◆ **EXTRACT TO READ**
— begin —

Built in the early 2000s, this getaway home right off Lake Travis was due for a refresh. Like many other homes built in the early 2000s, the brown tones of the cabinets, tile, flooring, and countertops all together in one space felt a bit dated. The goal for this project was to update the kitchen and bathroom with no major renovations. The homeowners wanted the kitchen to feel comfortable, inviting, and functional and the bathroom to be “pretty” since the layout stayed the same. Because the home is right off the lake, we wanted to incorporate natural materials and calming colors without it feeling like a themed lake house.
We started this kitchen refresh by lowering the island to make it one continuous height. Before we started the project, part of the island was counter height, and the part was bar height. Modifying the island height opened up the kitchen and allowed for a better view throughout the space.

— end —

◆ **INSTRUCTIONS**
1. Please render this sentence from the Lake Travis home refresh into Spanish: "The goal for this project was to update the kitchen and bathroom with no major renovations."
2. In the Lake Travis home refresh, what was done to the island to begin the kitchen work?

◆ **RECORD SET**
— begin —

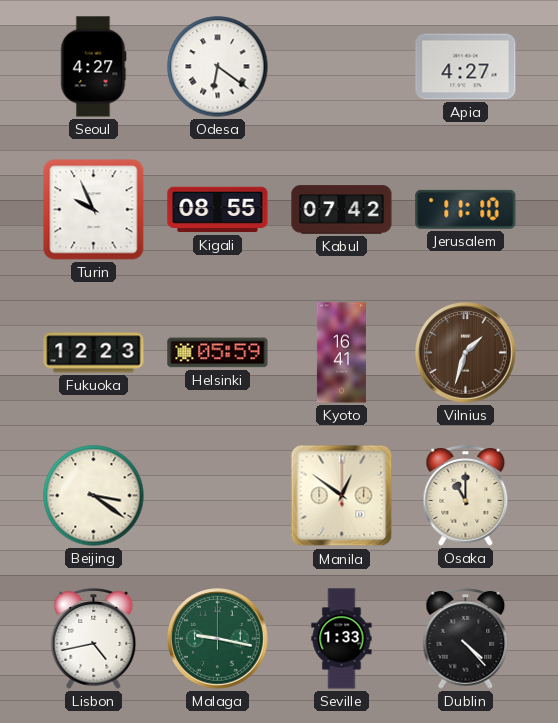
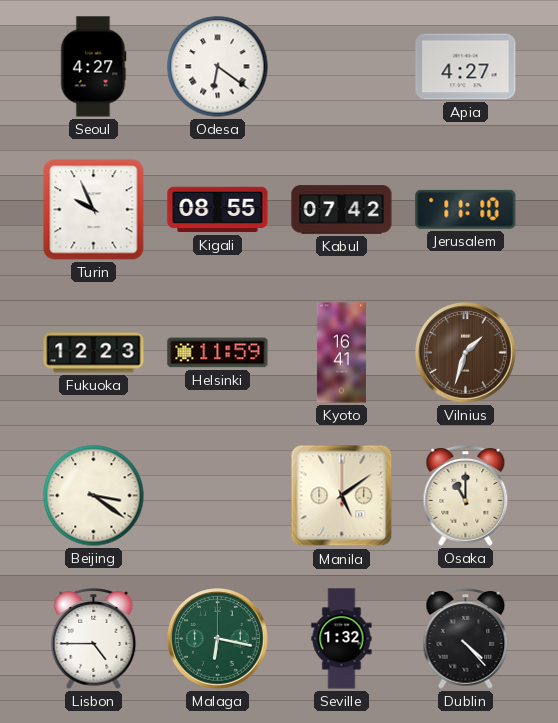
Helsinki: 05:59 -> 11:59
Manila: 12:51 -> 5:09
Lisbon: 4:43 -> 4:45
Malaga: 9:17 -> 6:17
Seville: 1:33 -> 1:32
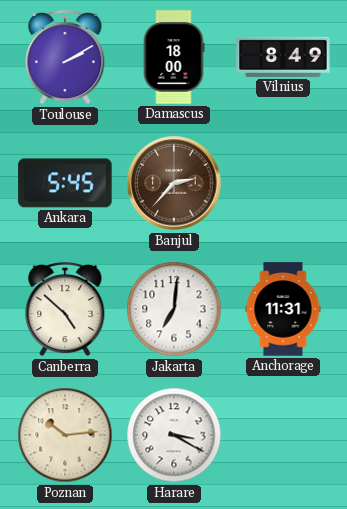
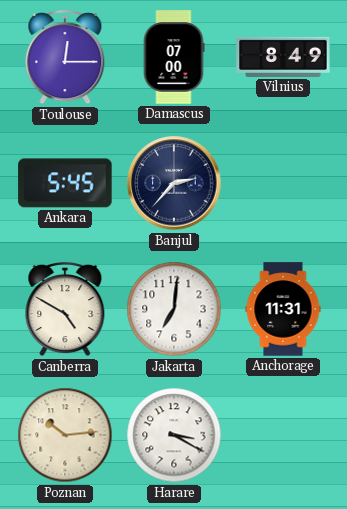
Toulouse: 2:10 -> 12:15
Damascus: 18:00 -> 07:00
Banjul dial: brown -> navy
Canberra: 4:52 -> 4:50
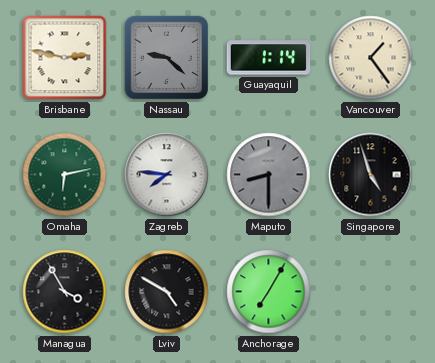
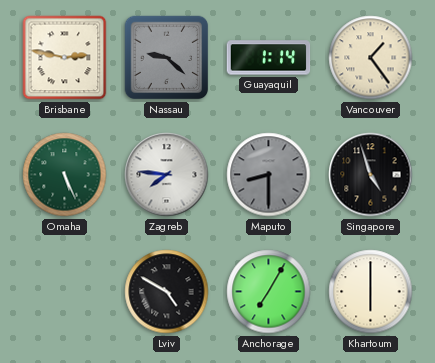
Omaha: 6:13 -> 5:26
Managua: 3:55 -> none
Khartoum: none -> 6:00
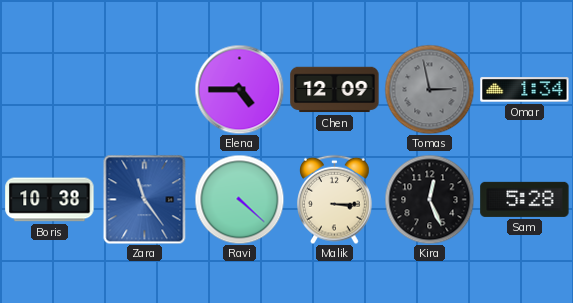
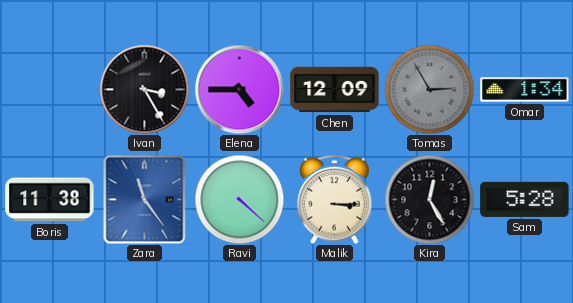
Ivan: none -> 3:25
Tomas: 2:58 -> 2:55
Boris: 10:38 -> 11:38
Kira: 12:26 -> 12:25
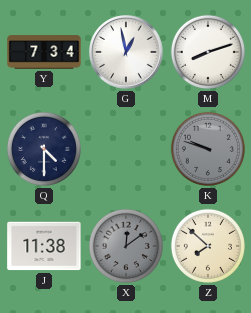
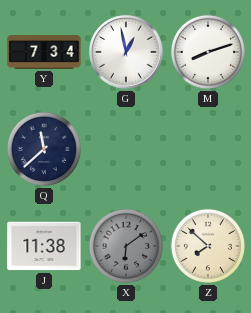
Q: 4:30 -> 11:38
K: 9:48 -> none
X: 12:09 -> 6:09
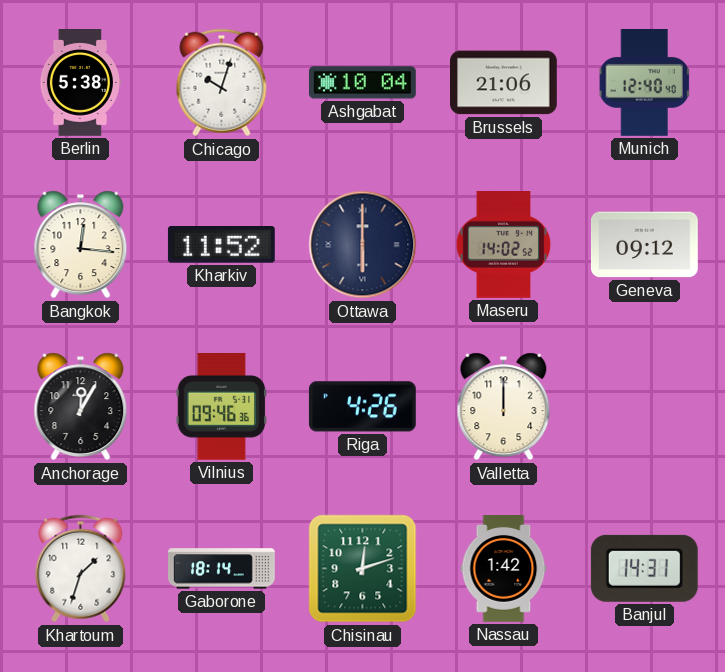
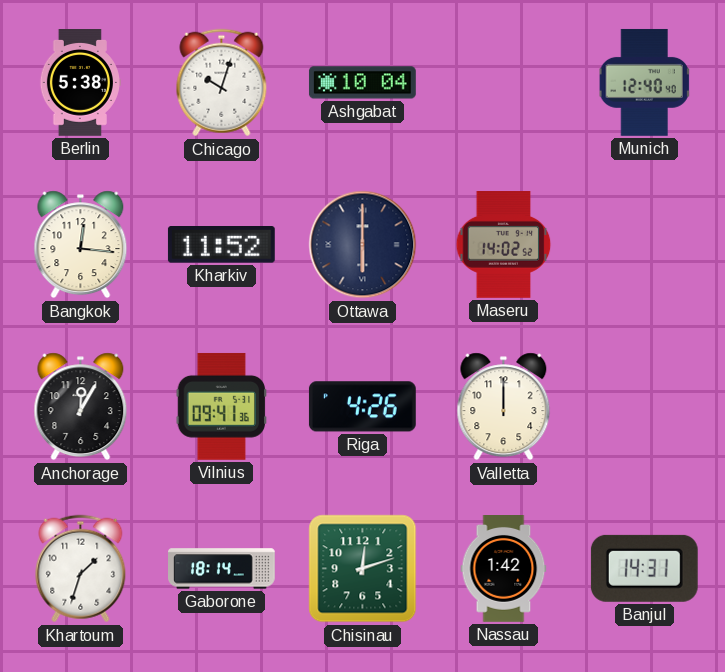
Brussels: 21:06 -> none
Geneva: 09:12 -> none
Vilnius: 09:46 -> 09:41
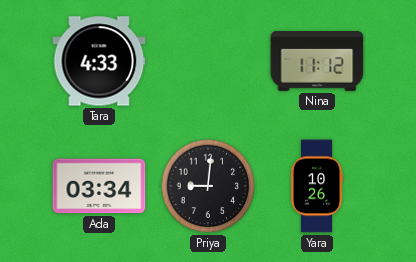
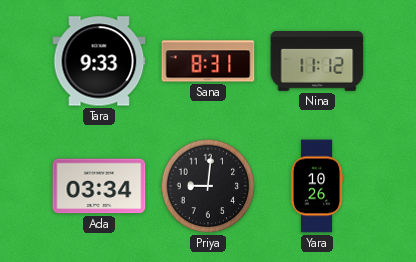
Tara: 4:33 -> 9:33
Sana: none -> 8:31
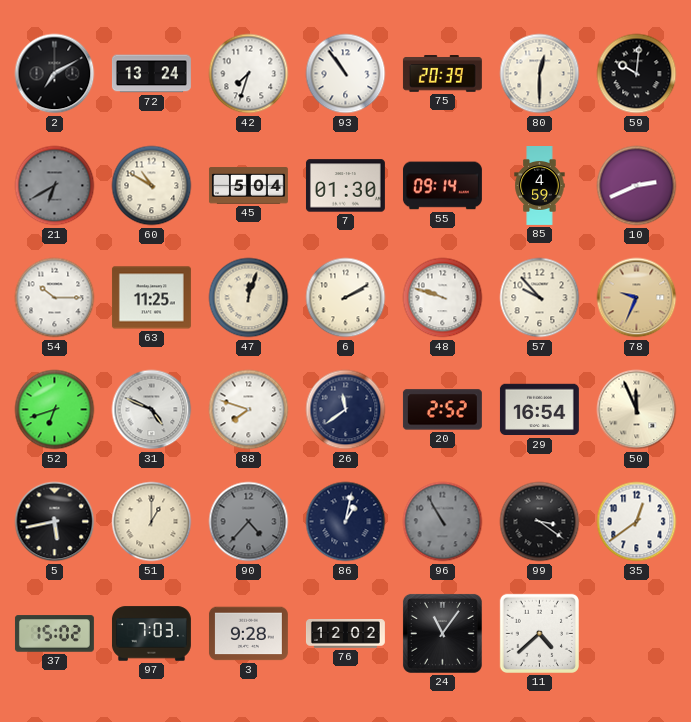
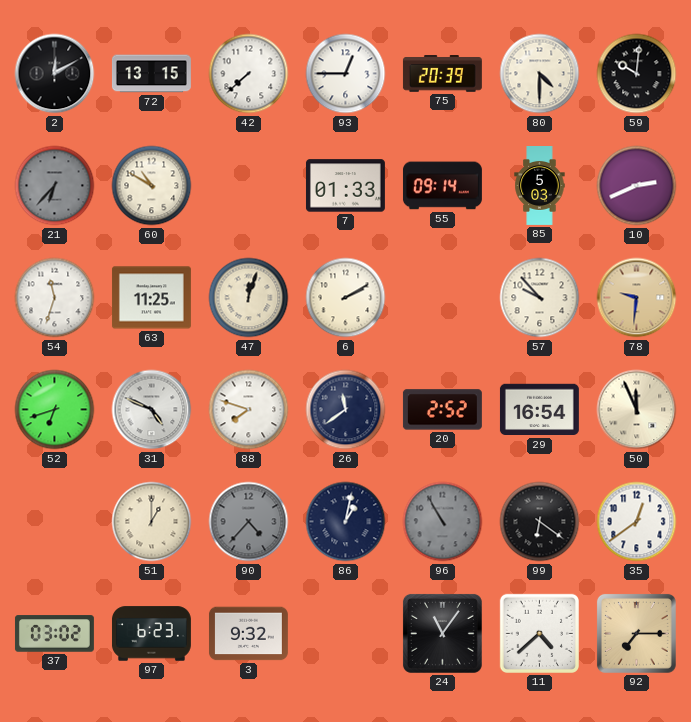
2: 7:10 -> 12:10
72: 13:24 -> 13:15
42: 7:33 -> 7:38
93: 10:54 -> 12:45
80: 12:30 -> 4:30
21: 6:40 -> 6:37
45: 5:04 -> none
7: 01:30 -> 01:33
85: 4:59 -> 5:03
54: 10:15 -> 11:33
48: 9:48 -> none
78: 9:34 -> 9:31
5: 5:43 -> none
99: 3:21 -> 6:21
37: 15:02 -> 03:02
97: 7:03 -> 6:23
3: 9:28 -> 9:32
76: 12:02 -> none
92: none -> 7:15
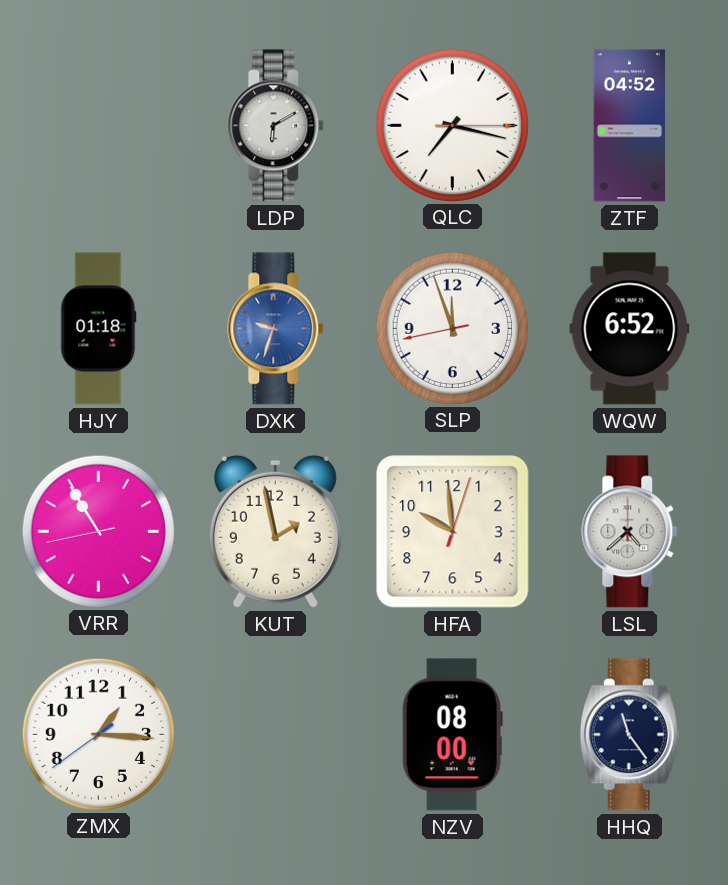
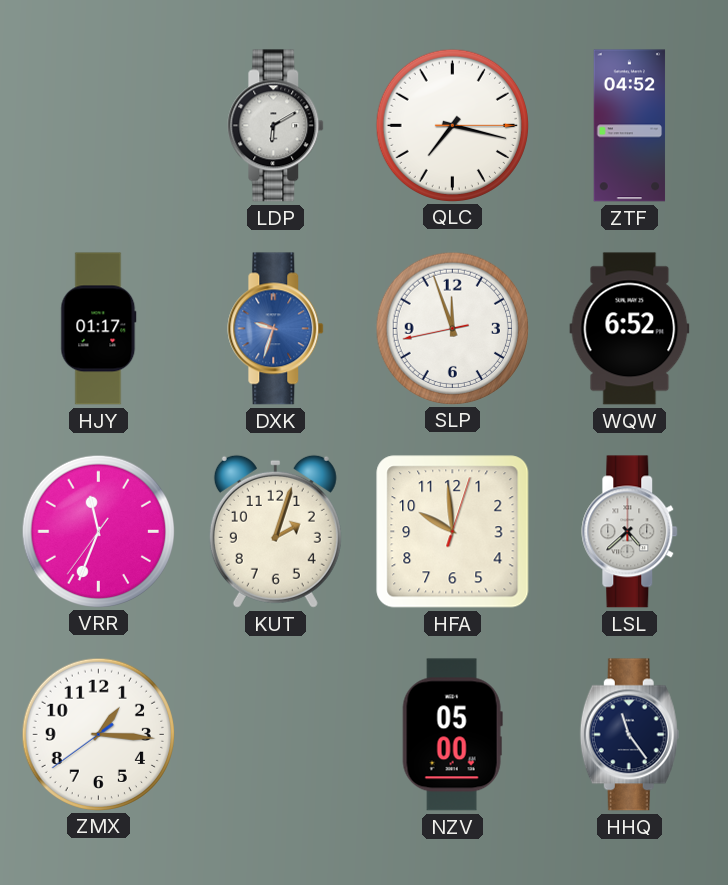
HJY: 01:18 -> 01:17
VRR: 10:54 -> 11:33
KUT: 1:58 -> 2:03
NZV: 08:00 -> 05:00
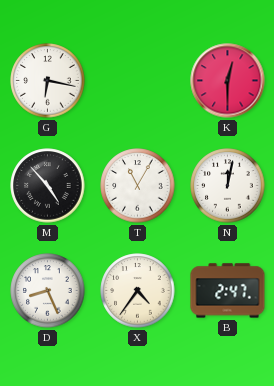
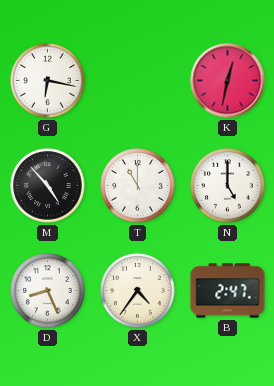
K: 12:30 -> 12:32
T: 11:05 -> 11:00
N: 12:02 -> 5:00
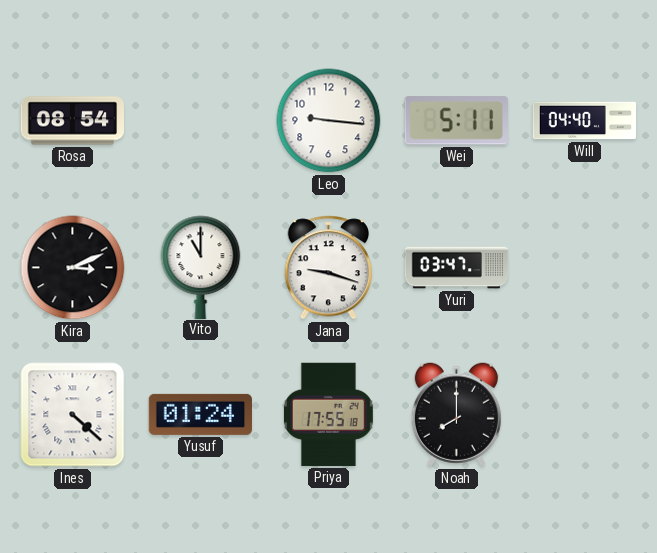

— end —

◆ **RESULTS BY TASK**
1. El objetivo de este proyecto era actualizar la cocina y el baño sin renovaciones importantes.

2. It was lowered to make it one continuous height.